Electronic structure in (Hg_0.5Pb_0.5) Sr₂(Ca_{1 - X}Y_x) Cu₂O₇ compounds studied by soft X-ray absorption spectroscopy

We report O K-edge and Cu L₂₃-edge X-ray-absorption near-edge-structure (XANES) spectra for the series of (Hg_0.5Pb_0.5)Sr₂(Ca_{1 - x}Y_x)Cu₂O₇ compounds (x = 0.3-0.7) obtained using a bulk-sensitive total-X-ray-fluorescence-yield technique.
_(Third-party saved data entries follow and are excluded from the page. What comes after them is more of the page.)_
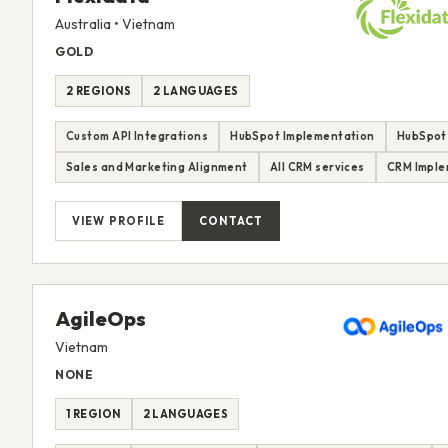
Australia • Vietnam
GOLD
2 REGIONS
2 LANGUAGES
Custom API Integrations
HubSpot Implementation
HubSpot
Sales and Marketing Alignment
All CRM services
CRM Imple
VIEW PROFILE
CONTACT
AgileOps
Vietnam
NONE
1 REGION
2 LANGUAGES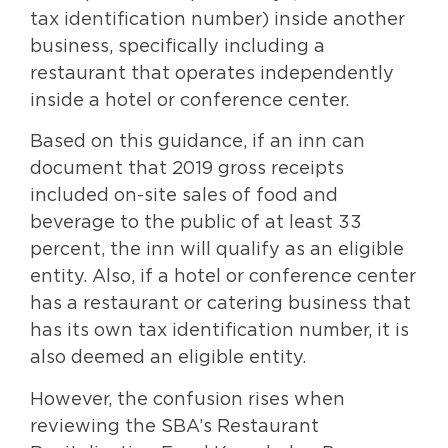
tax identification number) inside another
business, specifically including a
restaurant that operates independently
inside a hotel or conference center.
Based on this guidance, if an inn can
document that 2019 gross receipts
included on-site sales of food and
beverage to the public of at least 33
percent, the inn will qualify as an eligible
entity. Also, if a hotel or conference center
has a restaurant or catering business that
has its own tax identification number, it is
also deemed an eligible entity.
However, the confusion rises when
reviewing the SBA’s Restaurant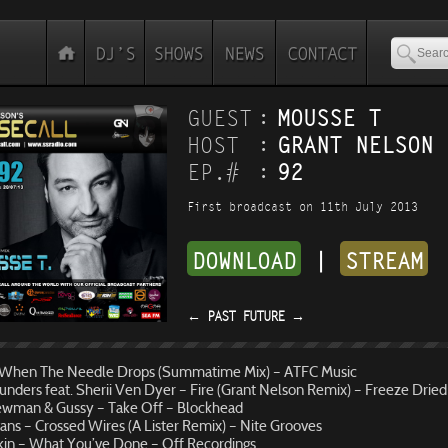
:
GUEST
MOUSSE T
:
HOST
GRANT NELSON
:
EP.#
92
First broadcast on 11th July 2013
DOWNLOAD
|
STREAM
←
PAST
FUTURE
→
When The Needle Drops (Summatime Mix) – ATFC Music
nders feat. Sherii Ven Dyer – Fire (Grant Nelson Remix) – Freeze Dried
wman & Gussy – Take Off – Blockhead
vans – Crossed Wires (A Lister Remix) – Nite Grooves
Ikin – What You’ve Done – Off Recordings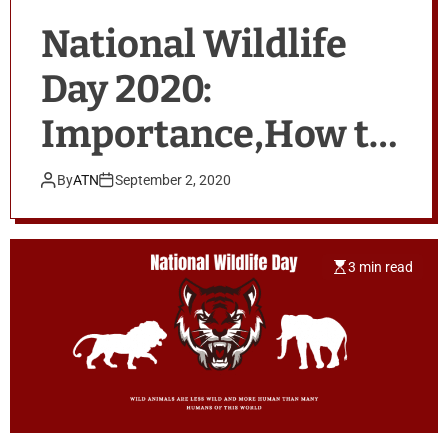
National Wildlife
Day 2020:
Importance,How to
Celebrate & Quotes
By
ATN
September 2, 2020
3 min read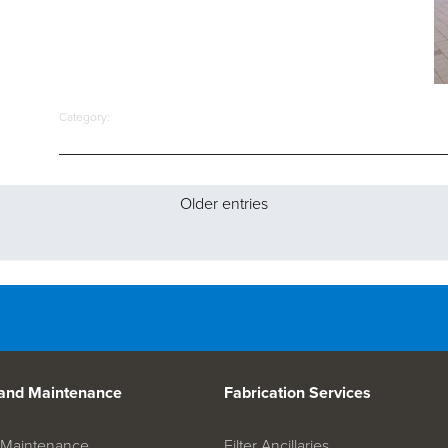
Category:
Older entries
 and Maintenance
Fabrication Services
on Maintenance
Filter Ancillaries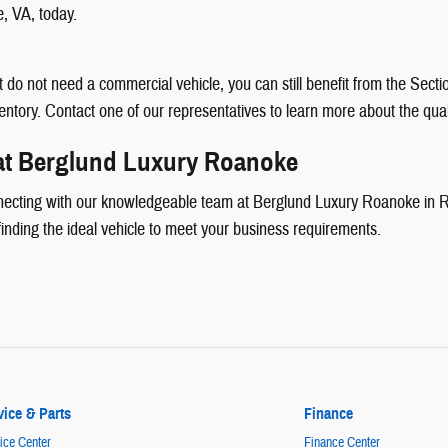
e, VA, today.
but do not need a commercial vehicle, you can still benefit from the Se
ventory. Contact one of our representatives to learn more about the qual
 at Berglund Luxury Roanoke
necting with our knowledgeable team at Berglund Luxury Roanoke in Ro
finding the ideal vehicle to meet your business requirements.
vice & Parts
Finance
ice Center
Finance Center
Near the O 1s edge, the pre-edge peak with maxima at ∼ 528.3 eV is ascribed to the transitions to O 2p holes located in the CuO₂ planes. The intensity of this pre-edge peak monotonically increases with increasing doping level of Ca²⁺ into the Y³⁺ sites. The effect of chemical substitution of Ca²⁺ for Y³⁺ in (Hg_0.5Pb_0.5)Sr₂(Ca_{1 - x}Y_x)Cu₂O₇ is to induce O 2p hole states in the CuO₂ planes near the Fermi level which cause an increase of T_c from 15 K for x = 0.6 to 90 K for x = 0.3. Moreover, the generation of O 2p holes within the CuO₂ planes is probably responsible for inducing a transition from a semiconductor to a superconductor. In the Cu L-edge absorption spectra, high-energy shoulders at 933.2 and 953.0 eV are attributed to the transitions to the Cu(2p_3/2,1/2)^-13d¹⁰L states in the CuO₂ layers, where L denotes the O 2p ligand hole. The behavior of these shoulders correlates with that of the pre-edge peak at ∼ 528.3 eV in the O K-edge absorption spectra.